Before endorsement, school textbooks are reviewed with respect to a gender-, race-, ethnic- and religion-sensitive approach. Opinions and recommendations contained in the learning materials are analysed by experts. School textbooks are also provided in special formats, such as in Braille fonts and as audio books, to cater for the needs of blind and visually impaired learners.  


  1. Teachers and Support Personnel

As announced in the Azerbaijan 2020: Look into the Future Concept of Development, general education teachers are expected to receive interactive teaching training on technologies and inclusive education. In the disability provision, the 2009 Law on Education states that educational staff working with children with disabilities are required to receive additional benefits (Art. 36.4). Recently, the State Programme for the Development of Inclusive Education allocated specific funds to the design of new methodological tools for teachers and the introduction of modules on special education for all pedagogical staff.

Among EU-funded initiatives, the project Enhancing Teacher Skills in Inclusive Education, launched in 2018, aimed to train primary school teachers and university teachers on inclusive education in the capital city and five regional towns. The training was complemented by a training portal in Azerbaijani.

Gender issues have been incorporated into teachers’ and education personnel’s curricula and have become part of the qualification programmes for pedagogical specialists, including the Professional Development Institute of Education Specialists.

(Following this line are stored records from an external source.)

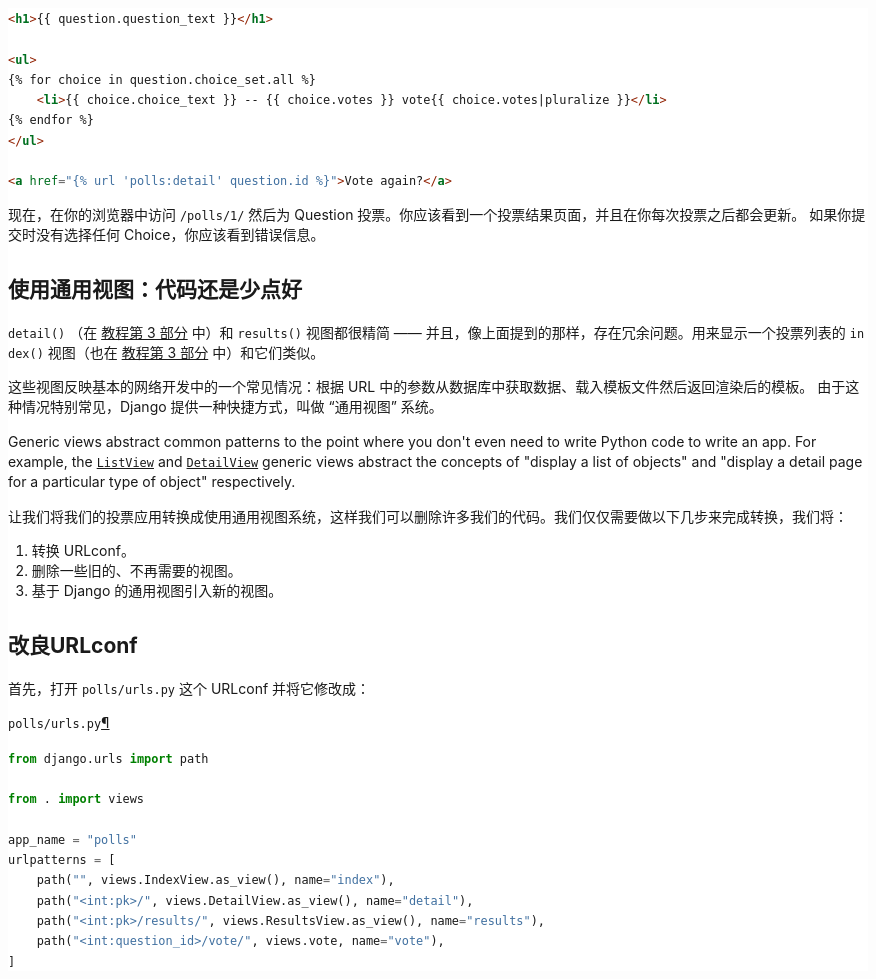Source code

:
 ```html
<h1>{{ question.question_text }}</h1>

<ul>
{% for choice in question.choice_set.all %}
    <li>{{ choice.choice_text }} -- {{ choice.votes }} vote{{ choice.votes|pluralize }}</li>
{% endfor %}
</ul>

<a href="{% url 'polls:detail' question.id %}">Vote again?</a>
```

现在，在你的浏览器中访问 `/polls/1/` 然后为 Question 投票。你应该看到一个投票结果页面，并且在你每次投票之后都会更新。 如果你提交时没有选择任何 Choice，你应该看到错误信息。

## 使用通用视图：代码还是少点好

`detail()` （在 [教程第 3 部分](https://docs.djangoproject.com/zh-hans/4.2/intro/tutorial03/) 中）和 `results()` 视图都很精简 —— 并且，像上面提到的那样，存在冗余问题。用来显示一个投票列表的 `index()` 视图（也在 [教程第 3 部分](https://docs.djangoproject.com/zh-hans/4.2/intro/tutorial03/) 中）和它们类似。

这些视图反映基本的网络开发中的一个常见情况：根据 URL 中的参数从数据库中获取数据、载入模板文件然后返回渲染后的模板。 由于这种情况特别常见，Django 提供一种快捷方式，叫做 “通用视图” 系统。

Generic views abstract common patterns to the point where you don't even need to write Python code to write an app. For example, the [`ListView`](https://docs.djangoproject.com/zh-hans/4.2/ref/class-based-views/generic-display/#django.views.generic.list.ListView) and [`DetailView`](https://docs.djangoproject.com/zh-hans/4.2/ref/class-based-views/generic-display/#django.views.generic.detail.DetailView) generic views abstract the concepts of "display a list of objects" and "display a detail page for a particular type of object" respectively.

让我们将我们的投票应用转换成使用通用视图系统，这样我们可以删除许多我们的代码。我们仅仅需要做以下几步来完成转换，我们将：

1. 转换 URLconf。
2. 删除一些旧的、不再需要的视图。
3. 基于 Django 的通用视图引入新的视图。

## 改良URLconf

首先，打开 `polls/urls.py` 这个 URLconf 并将它修改成：

`polls/urls.py`[¶](https://docs.djangoproject.com/zh-hans/4.2/intro/tutorial04/#id6)

```python
from django.urls import path

from . import views

app_name = "polls"
urlpatterns = [
    path("", views.IndexView.as_view(), name="index"),
    path("<int:pk>/", views.DetailView.as_view(), name="detail"),
    path("<int:pk>/results/", views.ResultsView.as_view(), name="results"),
    path("<int:question_id>/vote/", views.vote, name="vote"),
]
```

  1. Monitoring and Reporting

Azerbaijan produces annual education reports.

With support from the World Bank, a planning and reporting system was set up to strengthen education management capacity. Targeted training on the education management information system (EMIS) was provided to personnel in the Ministry of Education, and district education departments were equipped with the necessary electronic systems to submit local data to the central EMIS unit. The latter informed the first education statistics report in 2008.